Most economists believe that although the debt crisis is more serious than expected, the subsequent effect will continue to weaken. The debt crisis is unlikely to cause a double dip of the world economy for the second time if it is handled in a timely fashion.

The Chinese economy can still benefit from the crisis as long as the trend of gradual global economic recovery remains unchanged.

The ECB report said the evolution of the debt crisis has only four possible results. The first is the restoration of order and confidence in the European Union; the second is the bumpy and shaky development of the economy; the third is social turbulence, and the fourth is the refusal of the European Union to pay back debts, resulting in the collapse of the euro. It is generally believed that the second outcome is most likely to happen.

At the macro level, the E.U. debt crisis will negatively affect China's exports. The decline in the euro will lead to the appreciation of the RMB against the euro, which, combined with the shrinkage of the E.U. market, will hurt Chinese exports to the European Union.

Statistics show that the bilateral trade value between China and the European Union reached 364.1 billion U.S. dollars in 2009, including exports totaling 236.3 billion U.S. dollars from China to the European Union, which accounts for almost 20 percent of China's total exports.

Experts estimate that the growth rate in China's exports to the European Union will possibly be down by 6 to 7 percentage points. Even so, China's export value in 2010 is unlikely to be lower than that of the previous year and is expected to grow by around 15 percent from a year earlier.

From a macro point of view, it all depends on whether or not the European debt crisis will spread to the United States and even the entire world. At present, European financial markets are at a higher risk and the data shows that German banks have lent Greece, Spain, Portugal and Italy as much as 650 billion U.S. dollars. U.S. banks also borrowed 1.2 trillion U.S. dollars from Europe. According to statistics from the ECB, banks in the euro zone countries have nearly 123 billion euros of bad loans in 2010 and 105 billion euros in 2011. It can be said both the United States and Europe are near the volcanic vent.
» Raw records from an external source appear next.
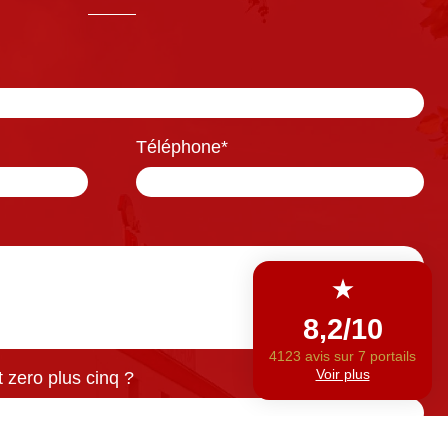
Téléphone
*
 zero plus cinq ?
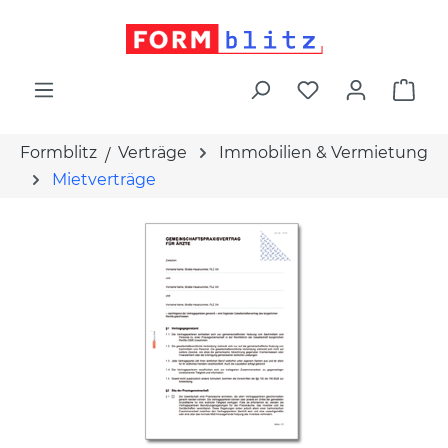
alt springen
War
Formblitz
Verträge
Immobilien & Vermietung
Mietverträge
Bildergalerie überspringen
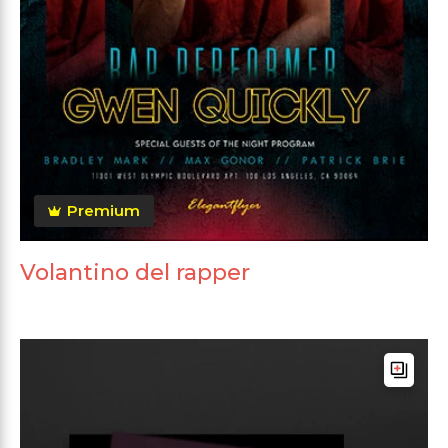
Premium
Volantino del rapper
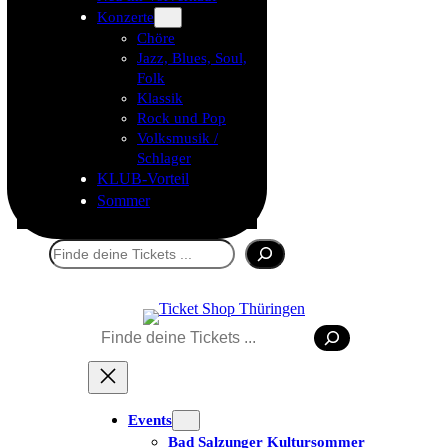
Konzerte
Chöre
Jazz, Blues, Soul,
Folk
Klassik
Rock und Pop
Volksmusik /
Schlager
KLUB-Vorteil
Sommer
Suchen
Suchen
Tickets kaufen
Events
Bad Salzunger Kultursommer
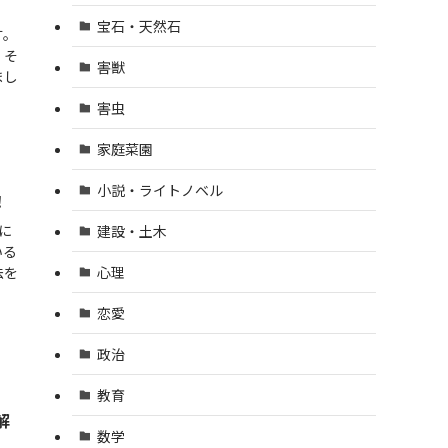
宝石・天然石
す。
、そ
害獣
まし
害虫
家庭菜園
小説・ライトノベル
！
に
建設・土木
いる
心理
法を
恋愛
政治
教育
解
数学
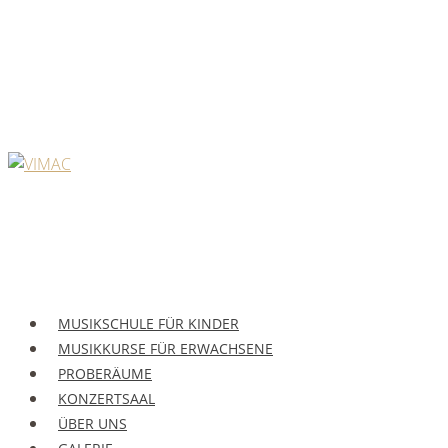
Skip
to
main
content
Menu
MUSIKSCHULE FÜR KINDER
MUSIKKURSE FÜR ERWACHSENE
PROBERÄUME
KONZERTSAAL
ÜBER UNS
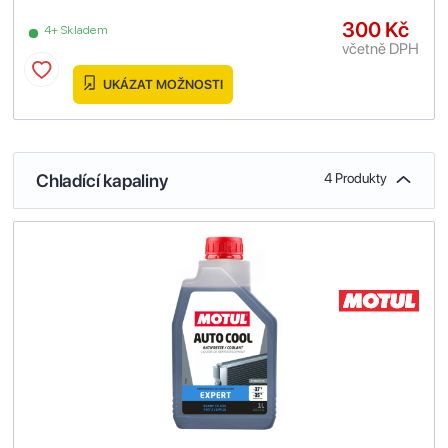
300 Kč
4+ Skladem
včetně DPH
UKÁZAT MOŽNOSTI
Chladící kapaliny
4 Produkty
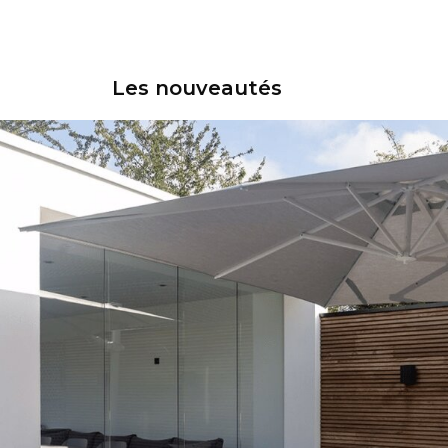
Les nouveautés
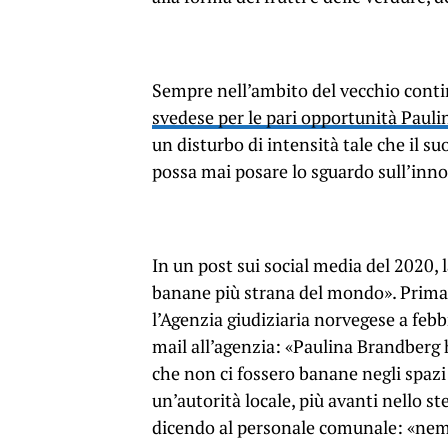
Sempre nell’ambito del vecchio conti
svedese per le pari opportunità Pauli
un disturbo di intensità tale che il su
possa mai posare lo sguardo sull’innoc
In un post sui social media del 2020,
banane più strana del mondo». Prima
l’Agenzia giudiziaria norvegese a febb
mail all’agenzia: «Paulina Brandberg
che non ci fossero banane negli spazi 
un’autorità locale, più avanti nello st
dicendo al personale comunale: «ne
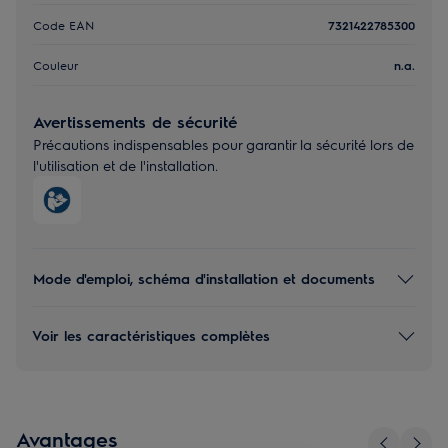
Code EAN
7321422785300
Couleur
n.a.
Avertissements de sécurité
Précautions indispensables pour garantir la sécurité lors de
l'utilisation et de l'installation.
Mode d'emploi, schéma d'installation et documents
Voir les caractéristiques complètes
Avantages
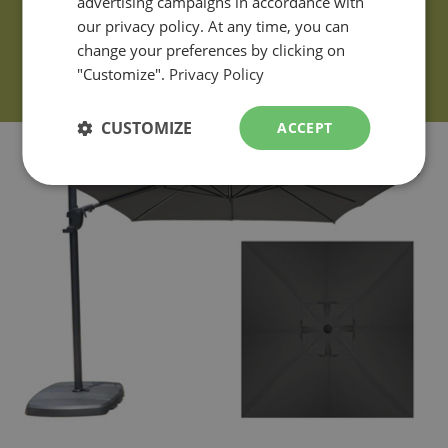
advertising campaigns in accordance with
our privacy policy. At any time, you can
change your preferences by clicking on
"Customize".
Privacy Policy
CUSTOMIZE
ACCEPT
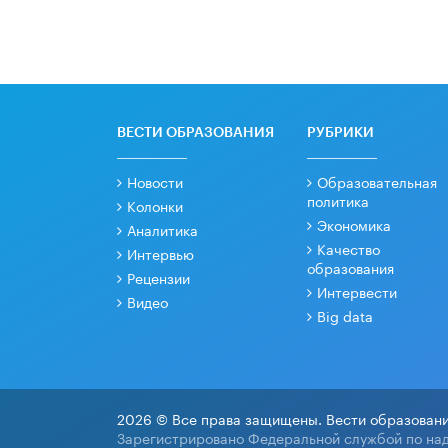
ВЕСТИ ОБРАЗОВАНИЯ
РУБРИКИ
Новости
Образовательная
политика
Колонки
Экономика
Аналитика
Качество
Интервью
образования
Рецензии
Интервести
Видео
Big data
2026 © Все права защищены. Вести образовани
Зарегистрировано Федеральной службой по над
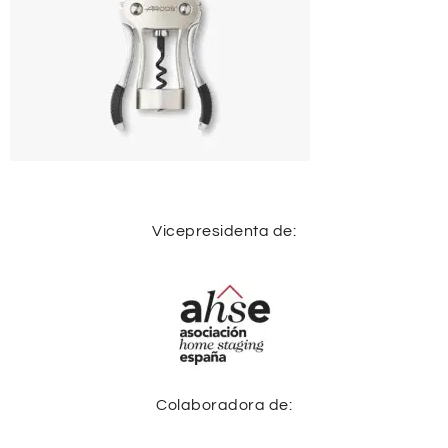
Vicepresidenta de:
Colaboradora de:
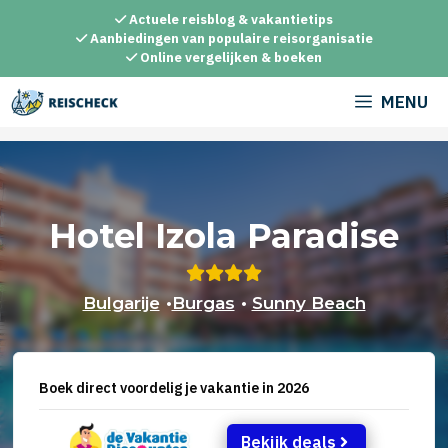
Ga
Actuele reisblog & vakantietips
naar
Aanbiedingen van populaire reisorganisatie
Online vergelijken & boeken
de
inhoud
MENU
Hotel Izola Paradise
Bulgarije
•
Burgas
•
Sunny Beach
Boek direct voordelig je vakantie in 2026
Bekijk deals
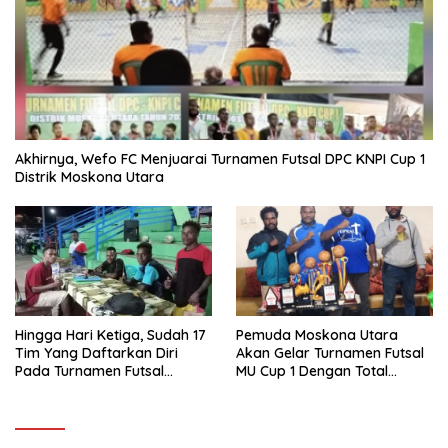
Akhirnya, Wefo FC Menjuarai Turnamen Futsal DPC KNPI Cup 1
Distrik Moskona Utara
Hingga Hari Ketiga, Sudah 17
Pemuda Moskona Utara
Tim Yang Daftarkan Diri
Akan Gelar Turnamen Futsal
Pada Turnamen Futsal
MU Cup 1 Dengan Total
Moskona Utara Cup 1 Teluk
Hadiah Rp.50 Juta
Bintuni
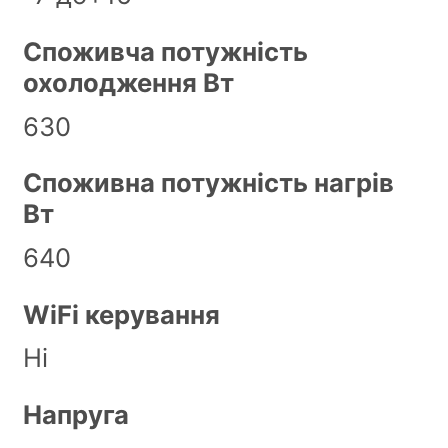
Споживча потужність
охолодження Вт
630
Споживна потужність нагрів
Вт
640
WiFi керування
Ні
Напруга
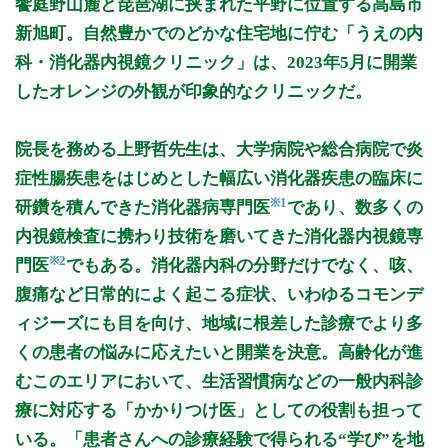
饗庭野山麓と琵琶湖に挟まれた平野に位置する高島市
9:00 - 12:00
○
○
○
○
○
○
新旭町。自然豊かでのどかな住宅地に佇む「うえの内
16:00 - 19:00
○
○
○
○
○
科・消化器内視鏡クリニック」は、2023年5月に開業
したオレンジの外観が印象的なクリニックだ。
備考: 平日・土曜 8:15～9:00(胃カメラ)
日曜 9:00～12:00(胃カメラ)
月・水・金・日 13:00～15:00(大腸カメラ)
院長を務める上野哲先生は、大学病院や総合病院で炎
※※※日曜は第2・第4日曜のみ診療※※※
症性腸疾患をはじめとした幅広い消化器疾患の臨床に
※診療時間や臨時休診・診療内容等について、事前に必ず医療
※1
研鑽を積んできた消化器病専門医
であり、数多くの
機関ホームページ、またはお電話にてご確認ください。
内視鏡検査に携わり技術を磨いてきた消化器内視鏡専
>>病院なびで医療機関の詳細を見る
※2
門医
でもある。消化器内科の分野だけでなく、咳、
腹痛など日常的によく起こる症状、いわゆるコモンデ
公式HPはこちら
ィジーズにも目を向け、地域に根差した診療でより多
くの患者の悩みに応えたいと開業を決意。高齢化が進
初診受付
むこのエリアにおいて、生活習慣病などの一般内科診
療に対応する「かかりつけ医」としての役割も担って
いる。「患者さんへの診療経験で得られる“学び”を地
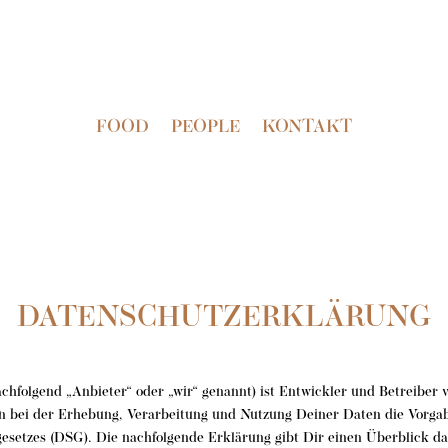
FOOD
PEOPLE
KONTAKT
DATENSCHUTZERKLÄRUNG
achfolgend „Anbieter“ oder „wir“ genannt) ist Entwickler und Betreiber
en bei der Erhebung, Verarbeitung und Nutzung Deiner Daten die Vor
esetzes (DSG). Die nachfolgende Erklärung gibt Dir einen Überblick da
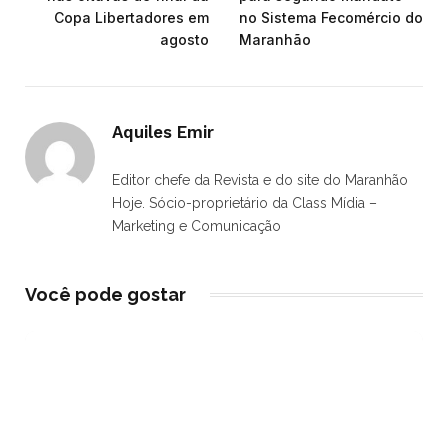
Copa Libertadores em
no Sistema Fecomércio do
agosto
Maranhão
Aquiles Emir
Editor chefe da Revista e do site do Maranhão
Hoje. Sócio-proprietário da Class Mídia –
Marketing e Comunicação
Você pode gostar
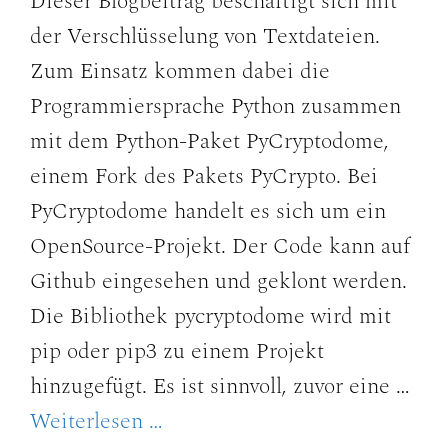
Dieser Blogbeitrag beschäftigt sich mit
der Verschlüsselung von Textdateien.
Zum Einsatz kommen dabei die
Programmiersprache Python zusammen
mit dem Python-Paket PyCryptodome,
einem Fork des Pakets PyCrypto. Bei
PyCryptodome handelt es sich um ein
OpenSource-Projekt. Der Code kann auf
Github eingesehen und geklont werden.
Die Bibliothek pycryptodome wird mit
pip oder pip3 zu einem Projekt
hinzugefügt. Es ist sinnvoll, zuvor eine …
Weiterlesen …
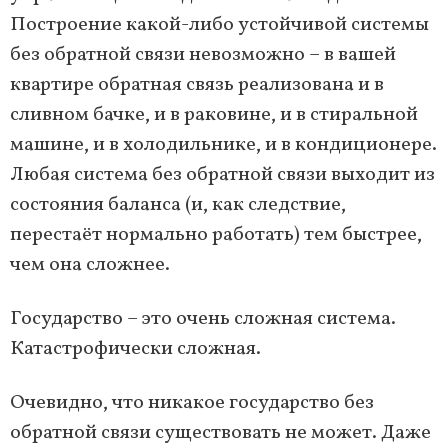
Построение какой-либо устойчивой системы
без обратной связи невозможно – в вашей
квартире обратная связь реализована и в
сливном бачке, и в раковине, и в стиральной
машине, и в холодильнике, и в кондиционере.
Любая система без обратной связи выходит из
состояния баланса (и, как следствие,
перестаёт нормально работать) тем быстрее,
чем она сложнее.
Государство – это очень сложная система.
Катастрофически сложная.
Очевидно, что никакое государство без
обратной связи существовать не может. Даже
For Chinese businesses, there are both positive and negative effects. Due to the devaluation of the euro, the shrinking of European asset values as well as intense market competition and difficult business operations, Chinese companies have more chances to carry out mergers and acquisitions of European companies. On the other hand, overseas Chinese enterprises will face new difficulties such as trouble financing projects under construction.